President of the Liberal Party of Canada
- Incumbent
- Assumed office 6 May 2023
- Leader: Justin Trudeau Mark Carney
- Preceded by: Suzanne Cowan

Personal details
- Born: Winnipeg, Manitoba, Canada

= Sachit Mehra =

Canadian political organizer

Sachit Mehra is a Canadian businessman and political organizer, serving as the president of the Liberal Party of Canada since 2023.
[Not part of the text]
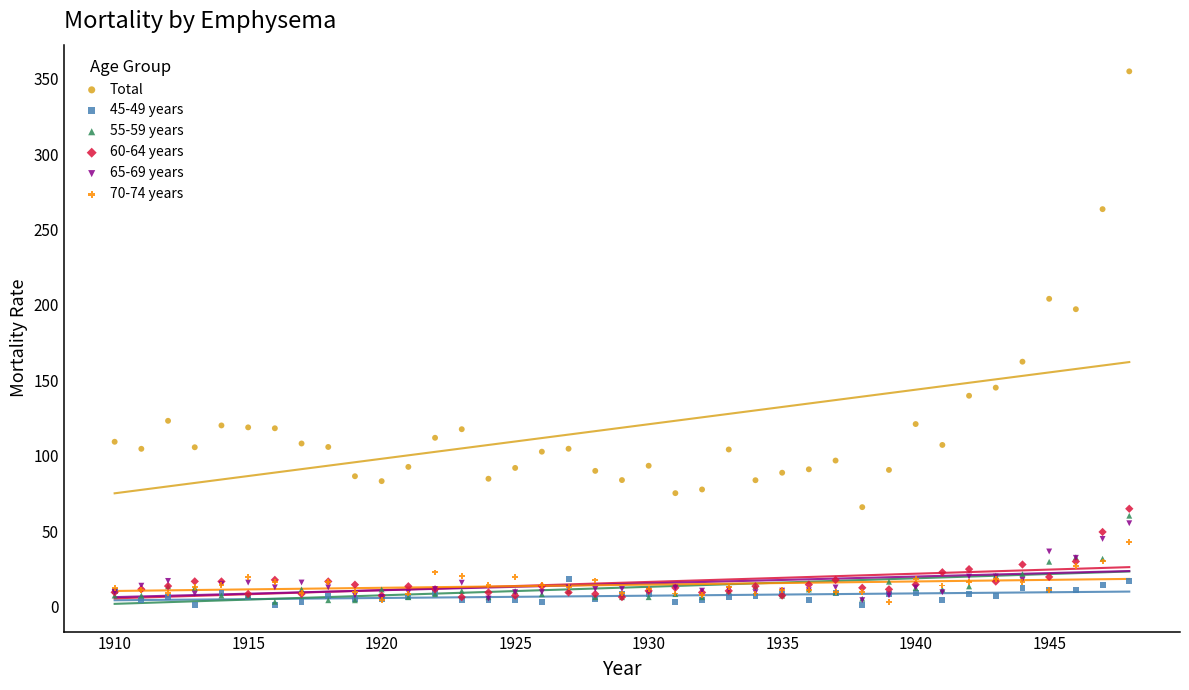

Across all series, what Y value is closest to 177?

162.3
== Early life and career ==
Sachit Mehra was born in Winnipeg, Manitoba. His father, Kamal Mehra, moved from New Delhi to Canada in the 1960s. Mehra has been involved in the restaurant industry for several years, managing the East India Company Pub & Eatery, an Indian restaurant with locations in Winnipeg and Ottawa. He previously served as the Chairman of Winnipeg Downtown Business Improvement Zone from 2013 to 2016.

== Politics ==
Mehra has been an active member of the Liberal Party of Canada since his youth, and has served in several leadership roles, including as president of the Liberal Party of Canada in Manitoba. In 2014, he contested the ward of St. Norbert on Winnipeg City Council, finishing in second with 6,631 votes.

In May 2023, he was elected party president at the Ottawa national convention, defeating the party's Vice President (English) Mira Ahmad.

Following Justin Trudeau's resignation in 2025, he accepted the pending resignation and called the 2025 Liberal Party of Canada leadership election, in which Mark Carney was elected leader and thus as Prime Minister of Canada. Following a period of poor opinion polling, the party was able to form a minority government in the 2025 Canadian federal election, with 169 seats.